Gaucher Disease Diagnosis Using Lyso-Gb1 on Dry Blood Spot Samples: Time to Change the Paradigm?

Abstract

For years, the gold standard for diagnosing Gaucher disease (GD) has been detecting reduced β-glucocerebrosidase (GCase) activity in peripheral blood cells combined with GBA1 mutation analysis. The use of dried blood spot (DBS) specimens offers many advantages, including easy collection, the need for a small amount of blood, and simpler transportation. However, DBS has limitations for measuring GCase activity. In this paper, we recount our cross-sectional study and publish seven years of experience using DBS samples and levels of the deacylated form of glucocerebroside, glucosylsphingosine (lyso-Gb1), for GD diagnosis. Of 444 screened subjects, 99 (22.3%) were diagnosed with GD at a median (range) age of 21 (1-78) years. Lyso-Gb levels for genetically confirmed GD patients vs. subjects negative to GD diagnosis were 252 (9-1340) ng/mL and 5.4 (1.5-16) ng/mL, respectively. Patients diagnosed with GD1 and mild GBA1 variants had lower median (range) lyso-Gb1, 194 (9-1050), compared to GD1 and severe GBA1 variants, 447 (38-1340) ng/mL, and neuronopathic GD, 325 (116-1270) ng/mL (p = 0.001). Subjects with heterozygous GBA1 variants (carrier) had higher lyso-Gb1 levels, 5.8 (2.5-15.3) ng/mL, compared to wild-type GBA1, 4.9 (1.5-16), ng/mL (p = 0.001). Lyso-Gb1 levels, median (range), were 5 (2.7-10.7) in heterozygous GBA1 carriers with Parkinson's disease (PD), similar to lyso-Gb1 levels in subjects without PD. We call for a paradigm change for the diagnosis of GD based on lyso-Gb1 measurements and confirmatory GBA1 mutation analyses in DBS. Lyso-Gb1 levels could not be used to differentiate between heterozygous GBA1 carriers and wild type.

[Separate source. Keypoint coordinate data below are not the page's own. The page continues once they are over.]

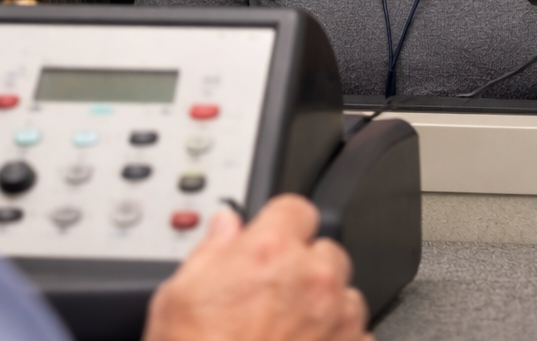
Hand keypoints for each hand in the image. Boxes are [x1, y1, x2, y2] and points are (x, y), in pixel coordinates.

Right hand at [143, 195, 372, 340]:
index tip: (274, 236)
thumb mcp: (178, 295)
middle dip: (306, 266)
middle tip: (275, 291)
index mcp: (269, 251)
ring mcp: (337, 323)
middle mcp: (312, 281)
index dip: (282, 223)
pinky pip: (358, 337)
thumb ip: (210, 250)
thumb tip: (224, 227)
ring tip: (291, 328)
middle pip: (328, 251)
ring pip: (348, 296)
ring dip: (327, 306)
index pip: (296, 209)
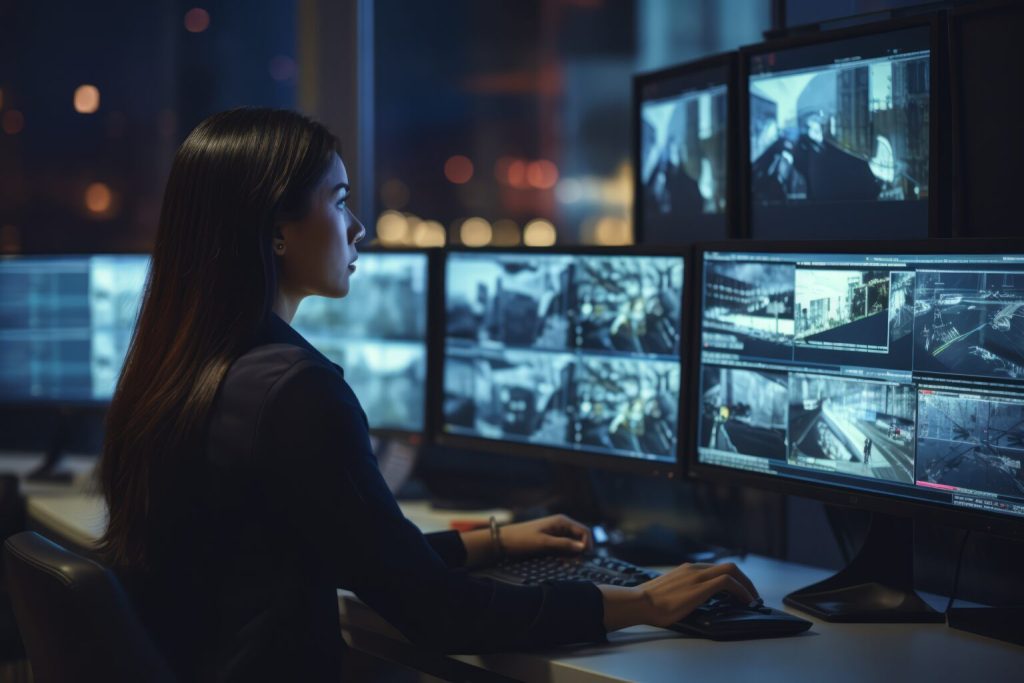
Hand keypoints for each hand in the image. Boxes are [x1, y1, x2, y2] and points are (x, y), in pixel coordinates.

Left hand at [499, 514, 591, 558]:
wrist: (503, 541)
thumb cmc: (522, 539)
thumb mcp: (543, 543)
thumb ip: (564, 545)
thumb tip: (583, 547)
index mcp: (562, 521)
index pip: (584, 531)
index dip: (587, 544)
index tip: (583, 558)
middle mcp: (561, 525)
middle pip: (580, 539)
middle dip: (579, 551)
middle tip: (573, 564)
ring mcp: (557, 533)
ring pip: (573, 545)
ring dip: (572, 555)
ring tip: (564, 563)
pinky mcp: (551, 541)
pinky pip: (564, 549)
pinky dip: (565, 556)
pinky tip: (559, 562)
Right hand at [640, 561, 758, 626]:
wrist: (640, 603)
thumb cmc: (649, 603)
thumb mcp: (669, 592)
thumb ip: (680, 591)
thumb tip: (686, 602)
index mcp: (686, 570)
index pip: (716, 569)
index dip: (732, 579)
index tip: (739, 591)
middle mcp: (694, 569)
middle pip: (729, 566)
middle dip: (745, 580)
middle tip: (752, 595)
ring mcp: (697, 576)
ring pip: (731, 571)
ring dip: (746, 585)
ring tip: (752, 599)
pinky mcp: (700, 587)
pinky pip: (728, 583)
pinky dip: (741, 591)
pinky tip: (746, 602)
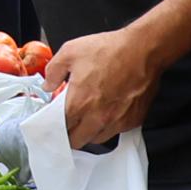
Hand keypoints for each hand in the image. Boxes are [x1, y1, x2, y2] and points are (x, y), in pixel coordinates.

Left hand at [40, 26, 163, 144]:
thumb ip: (53, 72)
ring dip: (89, 133)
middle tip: (68, 124)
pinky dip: (109, 127)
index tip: (54, 121)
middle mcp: (97, 117)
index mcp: (79, 103)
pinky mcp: (133, 120)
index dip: (55, 125)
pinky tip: (107, 114)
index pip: (60, 128)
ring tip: (86, 120)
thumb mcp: (70, 52)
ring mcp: (117, 121)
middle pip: (77, 140)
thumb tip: (47, 85)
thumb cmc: (110, 49)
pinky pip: (117, 131)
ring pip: (96, 139)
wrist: (143, 49)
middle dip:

Keywords: Gaucher disease; diagnosis; dry blood spot; glucosylsphingosine; lyso-Gb1.

Figure 1

Age at diagnosis of GD. Thirty children were diagnosed at the age of 0–10 years, 18 at the age of 11–20 years, 25 at the age of 21–30 years, nine at the age of 31–40 years, nine at the age of 41–50 years, four at the age of 51–60 years, and four at the age of over 61 years.

Figure 2

Lyso-Gb1 levels at diagnosis of GD. Classification of mild type 1, severe type 1 and neuronopathic GD (nGD) was based on genotypes. Lyso-Gb1 levels of subjects with wild-type GBA1 were considered to be the control. NS, non-significant. Black dots represent the outliers.

Figure 3

The receiver operating characteristic (ROC) curve was used to evaluate the lyso-Gb1 ability for classifying Gaucher disease vs. no Gaucher disease. The area under the curve (AUC) was calculated.

Figure 4

Lyso-Gb1 levels in subjects with monoallelic variants in GBA1 (carriers) according to the cause for sending a sample; clinical features (clinic), family history of GD (family), Parkinson’s disease (PD), and subjects enrolled on a study of prodromal Parkinson’s disease (research). Lyso-Gb1 levels of subjects with wild-type GBA1 were considered to be the control. Black dots represent the outliers.

Figure 5

Receiver operating characteristic (ROC) curve was used to evaluate the lyso-Gb1 ability for classifying carrier vs. wild-type GBA1. The area under the curve (AUC) was calculated.

Figure 6

Number of patients tested per year over the seven years of study.